Die Bläserchöre Ingelheim organisierten anlässlich ihres Jubiläums ein mitreißendes Konzert des Landespolizeiorchesters Rheinland-Pfalz in der Aula Regia. Bereits dort wurden das Haus St. Martin und die Hospizgruppe Ingelheim vorgestellt, denn der Reinerlös sollte diesen beiden zukommen.

Nun übergaben die Vorsitzenden der Bläserchöre, die Herren Roos und Schnell, je 1.000 € an die Leiterin des Hauses St. Martin, Frau Albrecht, und an den Vorsitzenden der Hospizgruppe Ingelheim, Herrn Dr. Hegemann. Beide nahmen den Scheck mit großer Freude und Dankbarkeit entgegen.
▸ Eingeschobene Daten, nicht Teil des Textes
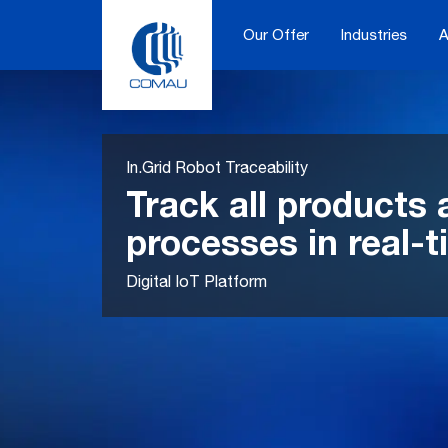
Skip
to
Our Offer
Industries
A
content
In.Grid Robot Traceability
Track all products
processes in real-
Digital IoT Platform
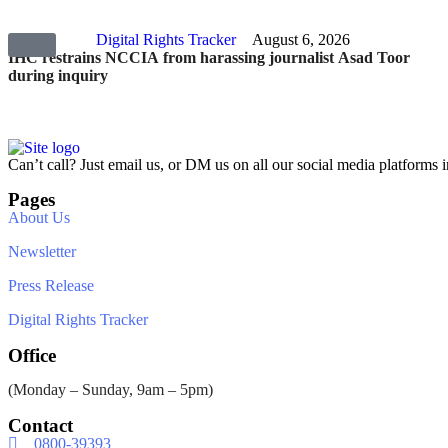
Digital Rights Tracker
August 6, 2026
IHC restrains NCCIA from harassing journalist Asad Toor
during inquiry
Can’t call? Just email us, or DM us on all our social media platforms i
Pages
About Us
Newsletter
Press Release
Digital Rights Tracker
Office
(Monday – Sunday, 9am – 5pm)
Contact
0800-39393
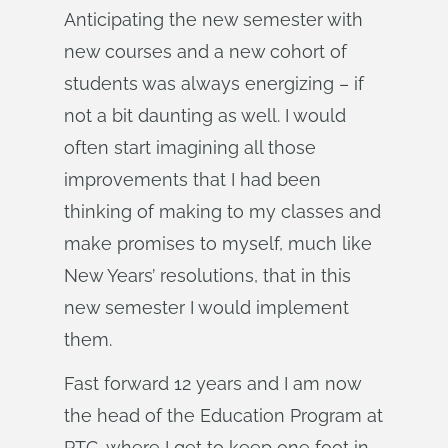
Anticipating the new semester with
new courses and a new cohort of
students was always energizing – if
not a bit daunting as well. I would
often start imagining all those
improvements that I had been
thinking of making to my classes and
make promises to myself, much like
New Years’ resolutions, that in this
new semester I would implement
them.
Fast forward 12 years and I am now
the head of the Education Program at
PTC, where I get to keep one foot in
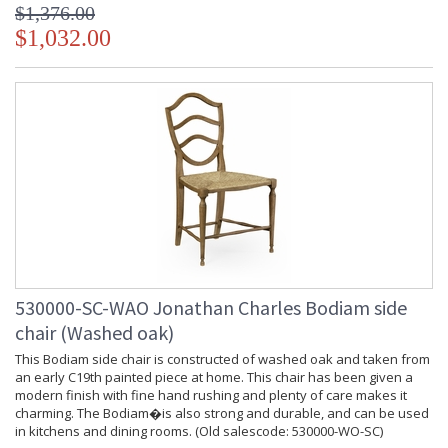
$1,376.00
$1,032.00
530000-SC-WAO Jonathan Charles Bodiam side
chair (Washed oak)
This Bodiam side chair is constructed of washed oak and taken from
an early C19th painted piece at home. This chair has been given a
modern finish with fine hand rushing and plenty of care makes it
charming. The Bodiam�is also strong and durable, and can be used
in kitchens and dining rooms. (Old salescode: 530000-WO-SC)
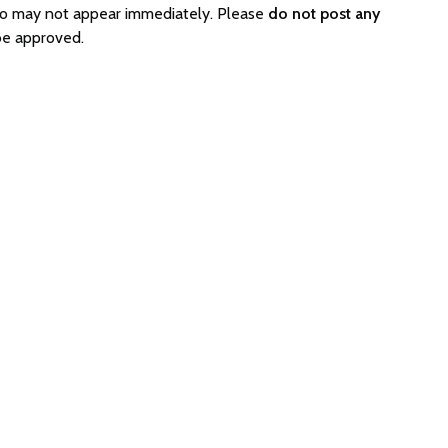
so may not appear immediately. Please
do not post any
be approved.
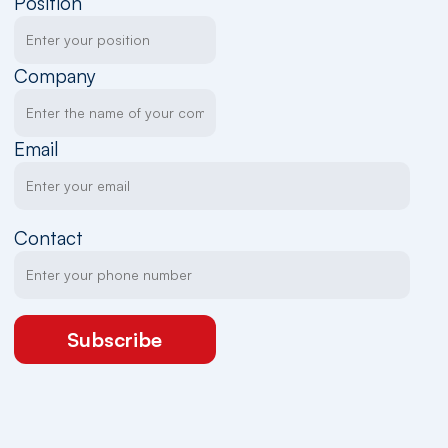
Position
Company
Email
Contact
Subscribe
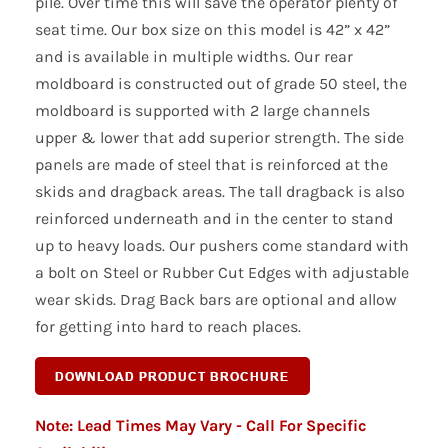
pile. Over time this will save the operator plenty of
seat time. Our box size on this model is 42” x 42”
and is available in multiple widths. Our rear
moldboard is constructed out of grade 50 steel, the
moldboard is supported with 2 large channels
upper & lower that add superior strength. The side
panels are made of steel that is reinforced at the
skids and dragback areas. The tall dragback is also
reinforced underneath and in the center to stand
up to heavy loads. Our pushers come standard with
a bolt on Steel or Rubber Cut Edges with adjustable
wear skids. Drag Back bars are optional and allow
for getting into hard to reach places.
Note: Lead Times May Vary - Call For Specific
Die Kinder und Jugendlichen des Hauses St. Martin können sich über das eine oder andere Extra freuen, und die Hospizgruppe kann ohnehin ihre für die Patienten und Angehörigen kostenlosen Angebote ganz überwiegend nur aus Spenden finanzieren. Darüber hinaus steht das große Ziel vor Augen: ein stationäres Hospiz in Ingelheim. „Es ist ganz wunderbar, wie in Ingelheim immer wieder an die gedacht wird, die es nicht so leicht haben und Hilfe und Beistand erfahren“, so Dr. Maresa Biesterfeld, stellvertretende Vorsitzende der Hospizgruppe.

07.09.2019 - Die Hospizgruppe Ingelheim e.V. begrüßt ihr 600. Mitglied

600. Mitglied Familie Theuerkauf

Mit großer Freude und einem schönen Blumenstrauß freuten sich Dr. Paul Hegemann (Vorsitzender) und Ute Raab (Vorstandsmitglied), dass sie das 600. Mitglied in der Hospizgruppe Ingelheim e.V. begrüßen konnten.Familie Theuerkauf hatte schon viel Gutes von Freunden über die ambulante palliative Arbeit des Vereins gehört und auch schon positive Berichte über das stationäre Hospiz in Mainz-Drais erfahren. „Wir freuen uns, dass unsere Arbeit gesehen und geschätzt wird“, so der Vorsitzende Dr. Hegemann. Wir streben an, ein stationäres Hospiz in Ingelheim zu errichten und werden eng mit dem Hospiz in Mainz-Drais zusammenarbeiten. Deshalb freuen wir uns sehr über Mitglieder und Spenden, um unser großes Ziel Wirklichkeit werden zu lassen“.